After his shock election win, far-right Dutch firebrand Geert Wilders on Friday kicked off the formal process of building a government coalition, battling to convince reluctant rivals to serve under him as premier.
The Netherlands is under scrutiny in Europe and further afield after Wilders's PVV Freedom Party touched off a political earthquake by comfortably winning Wednesday's vote.
Wilders dialled down his more excessive anti-Islam, anti-immigrant rhetoric during the campaign but the PVV manifesto calls for a ban on mosques and the Koran, plus a referendum on leaving the EU.
For the first time since election night, Wilders and other party leaders will huddle in parliament to begin the horse-trading -- a process typically taking several months.
The first task is to appoint a "scout" who will shuttle between the parties, feeling out who is prepared to work with whom and crunching the numbers of the complex electoral maths.
A stable coalition needs 76 seats in the 150-seat parliament but the fragmented Dutch political system means often four or even more parties are needed to reach that magic number.
Wilders is nearly halfway there, winning an extraordinary 37 seats, according to near-complete results. As the top party, the PVV gets first crack at forming a government.
His preferred coalition is with the BBB farmers party, the New Social Contract (NSC) of anti-corruption champion Pieter Omtzigt, and the centre-right VVD -- for 13 years the ruling party of Mark Rutte.
It seems virtually certain the BBB will get on board, bringing its seven seats. Omtzigt, who has 20 seats, is playing hard to get, but has voiced a willingness to talk.
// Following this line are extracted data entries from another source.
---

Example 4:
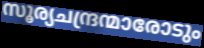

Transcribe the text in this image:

സൂര്യചന്ദ്രന്മാരോടും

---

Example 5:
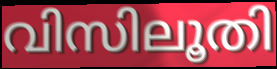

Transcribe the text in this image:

വിസിലൂതി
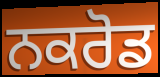
ਨਕਰੋਡ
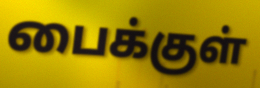
பைக்குள்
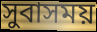
সুবাসময়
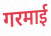
गरमाई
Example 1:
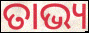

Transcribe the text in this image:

ତାଭ୍ୟ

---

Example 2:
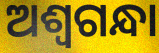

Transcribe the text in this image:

ଅଶ୍ୱଗନ୍ଧା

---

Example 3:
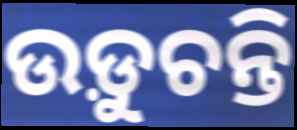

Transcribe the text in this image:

ଉଡ଼ୁଚନ୍ତି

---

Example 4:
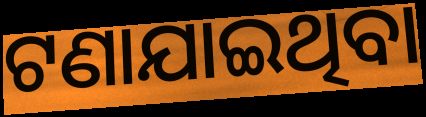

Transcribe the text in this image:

ଟଣାଯାଇଥିବା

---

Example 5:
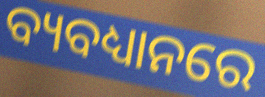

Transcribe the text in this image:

ବ୍ୟବଧ୍ୟାନରେ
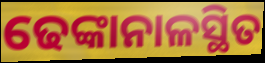
ଢେଙ୍କାନାଳସ୍ଥିତ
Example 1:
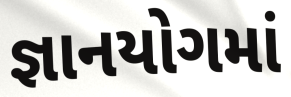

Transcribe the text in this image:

જ્ઞાનયોગમાં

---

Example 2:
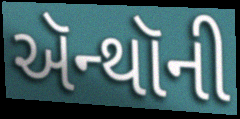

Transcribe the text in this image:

ઍન્થૉની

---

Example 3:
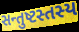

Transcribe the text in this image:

સન્તુષ્ટસ્તસ્ય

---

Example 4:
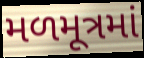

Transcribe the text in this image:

મળમૂત્રમાં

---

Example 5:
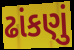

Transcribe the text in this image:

ઢાંકણું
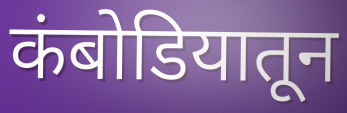
कंबोडियातून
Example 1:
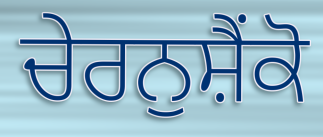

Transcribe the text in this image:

ਚੇਰਨੁਸ਼ੈਂਕੋ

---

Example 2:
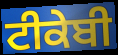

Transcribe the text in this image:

ਟੀਕੇਬੀ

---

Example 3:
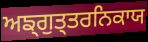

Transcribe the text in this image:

ਅਙ੍ਗੁਤ੍ਤਰਨਿਕਾਯ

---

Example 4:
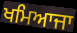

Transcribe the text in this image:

This places the spotlight firmly on the VVD and their Turkish-born leader Dilan Yesilgoz.
Voters handed the party a humiliating rebuke on Wednesday, but their 24 seats would still get Wilders over the line.
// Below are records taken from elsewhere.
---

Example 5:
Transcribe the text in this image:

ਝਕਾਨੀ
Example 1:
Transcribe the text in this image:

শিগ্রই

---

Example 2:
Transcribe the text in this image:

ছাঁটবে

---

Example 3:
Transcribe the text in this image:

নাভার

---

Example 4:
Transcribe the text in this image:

"Can they work together with him? That will be the crucial question here," Diederick van Wijk, research fellow at Clingendael Institute, told AFP.
Wilders has already signalled a willingness to compromise on some of his more hardline views.
He has repeatedly stressed he wanted to be "prime minister for all Dutch regardless of their religion, sexuality, colour, gender or whatever."
"When you are prime minister, you have a different role than when you are leader of the opposition," said Wilders.
Yesilgoz broke a longstanding taboo by saying Wilders could serve in her cabinet if she won the election -- which many analysts believe opened the door to his victory.
But she has been tight-lipped about whether this arrangement would work with Wilders as PM.
She ruled it out during the campaign but later said voters had handed politicians a "new reality."
The question is, can Wilders be Dutch prime minister, given past incendiary comments, including calling Moroccans "scum" and whipping up a crowd calling for "fewer, fewer" of them in the country?
"With Wilders as prime minister, the Netherlands has an impossible situation internationally," Sarah de Lange, Professor of Political Pluralism at the University of Amsterdam, told AFP.
She could even imagine a PVV-led coalition appointing a complete outsider as prime minister, leaving Wilders to focus on controlling his swelling ranks of MPs.
Opposition to Wilders is spilling out into the streets. Rallies took place Thursday in Utrecht and Amsterdam, with another expected in the capital Friday.
Dutch Muslim community leaders have voiced fear and anxiety at the thought of a prime minister Wilders but some Muslims seem ready to give him a chance.
In an Amsterdam cafe, Burak Cen, a 40-year-old taxi driver said he didn't vote, but he would have voted for Wilders.
"I think he deserves a chance," he told AFP.
"I honestly think he's just trying to drum up votes with his propaganda about mosques and Muslims. But otherwise what he says about the Dutch and poverty is right," added Cen.